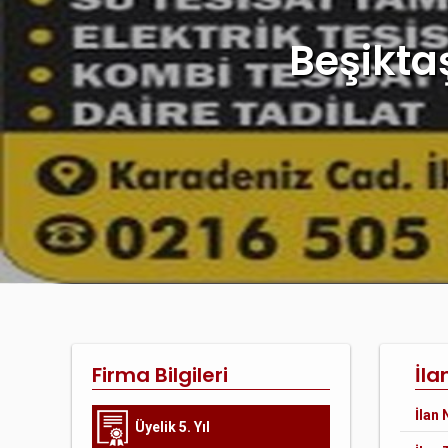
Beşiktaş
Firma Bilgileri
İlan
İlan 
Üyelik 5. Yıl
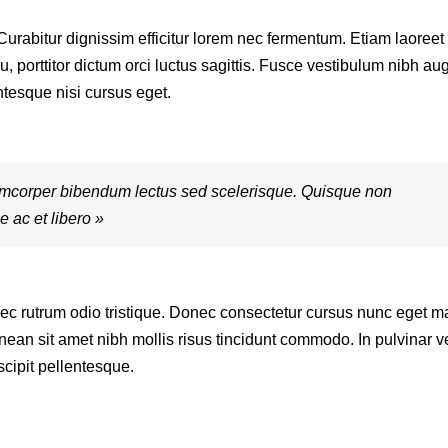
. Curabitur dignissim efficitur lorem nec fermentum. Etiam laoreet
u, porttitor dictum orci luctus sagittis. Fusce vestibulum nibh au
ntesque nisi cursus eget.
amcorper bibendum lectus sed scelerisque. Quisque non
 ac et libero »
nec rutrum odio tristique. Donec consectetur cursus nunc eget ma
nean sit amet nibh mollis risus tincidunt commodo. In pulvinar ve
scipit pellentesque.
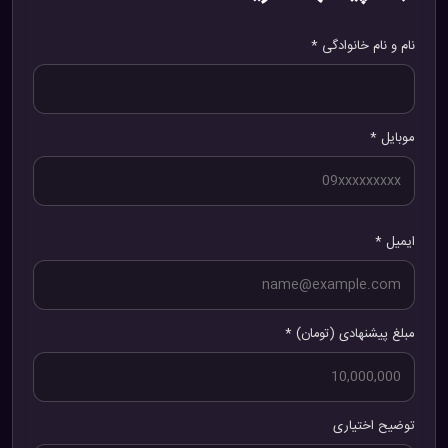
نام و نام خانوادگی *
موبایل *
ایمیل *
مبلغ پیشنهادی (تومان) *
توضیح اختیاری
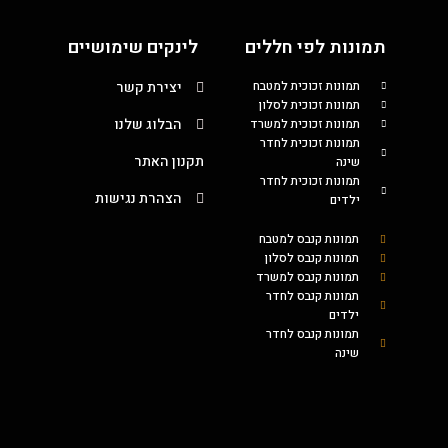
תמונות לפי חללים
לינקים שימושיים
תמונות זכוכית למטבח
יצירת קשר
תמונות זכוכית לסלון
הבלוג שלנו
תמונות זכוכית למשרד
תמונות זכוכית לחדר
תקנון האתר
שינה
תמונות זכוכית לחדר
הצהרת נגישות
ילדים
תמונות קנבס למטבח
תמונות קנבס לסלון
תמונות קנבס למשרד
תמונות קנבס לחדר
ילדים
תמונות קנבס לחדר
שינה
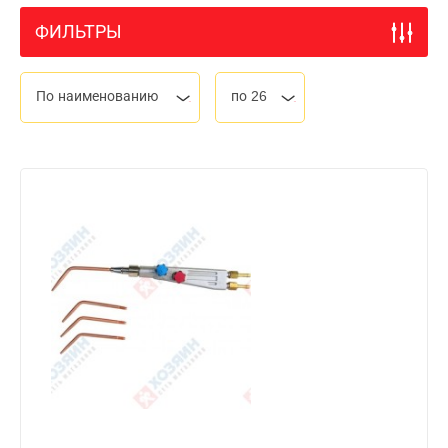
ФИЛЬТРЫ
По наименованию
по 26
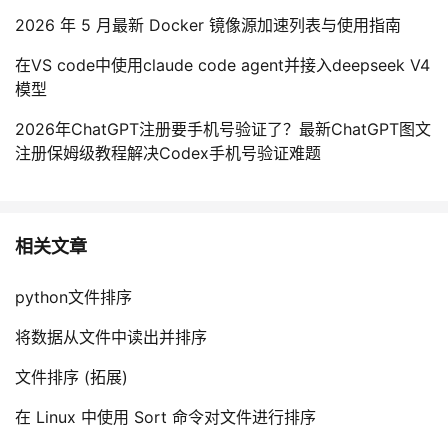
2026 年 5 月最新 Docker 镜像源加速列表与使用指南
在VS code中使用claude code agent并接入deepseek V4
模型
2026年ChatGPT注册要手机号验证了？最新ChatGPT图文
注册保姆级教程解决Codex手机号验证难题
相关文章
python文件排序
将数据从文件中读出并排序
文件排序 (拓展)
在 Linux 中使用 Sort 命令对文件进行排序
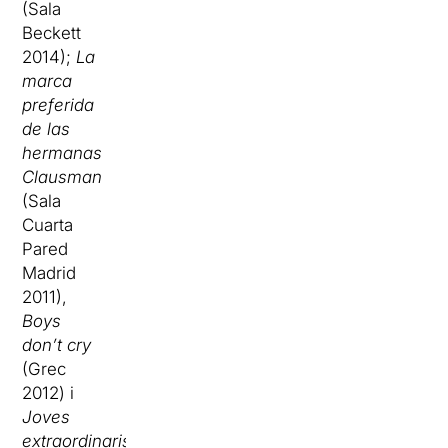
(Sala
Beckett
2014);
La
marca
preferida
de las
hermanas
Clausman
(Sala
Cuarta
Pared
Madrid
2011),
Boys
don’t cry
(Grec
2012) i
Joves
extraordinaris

INSTRUCTION: Please reproduce all of the lines above word for word, leaving out the pictures.

RESULT OF THE EXERCISE:
Beşiktaş
Firma Bilgileri
İlan
İlan 
Üyelik 5. Yıl
. Curabitur dignissim efficitur lorem nec fermentum. Etiam laoreet
u, porttitor dictum orci luctus sagittis. Fusce vestibulum nibh au
ntesque nisi cursus eget.
amcorper bibendum lectus sed scelerisque. Quisque non
 ac et libero »
nec rutrum odio tristique. Donec consectetur cursus nunc eget ma
nean sit amet nibh mollis risus tincidunt commodo. In pulvinar ve
scipit pellentesque.
نام و نام خانوادگی *
موبایل *
ایمیل *
مبلغ پیشنهادی (تومان) *
توضیح اختیاری
תמונות לפי חללים
לינקים שימושיים
תמונות זכוכית למטבח
יצירת קשר
תמונות זכוכית לסלון
הבלוג שלנו
תמונות זכוכית למשרד
תמונות זכוכית לחדר
תקנון האתר
שינה
תמונות זכוכית לחדר
הצהרת נגישות
ילדים
תמונות קנבס למטבח
תמונות קנבס לסלון
תמונות קנבס למשרד
תמונות קנבס לחדר
ילדים
תמונות קנבס לחדר
שינה
ФИЛЬТРЫ
По наименованию
по 26
2026 年 5 月最新 Docker 镜像源加速列表与使用指南
在VS code中使用claude code agent并接入deepseek V4
模型
2026年ChatGPT注册要手机号验证了？最新ChatGPT图文
注册保姆级教程解决Codex手机号验证难题
相关文章
python文件排序
将数据从文件中读出并排序
文件排序 (拓展)
在 Linux 中使用 Sort 命令对文件进行排序
(Sala
Beckett
2014);
La
marca
preferida
de las
hermanas
Clausman
(Sala
Cuarta
Pared
Madrid
2011),
Boys
don’t cry
(Grec
2012) i
Joves
extraordinaris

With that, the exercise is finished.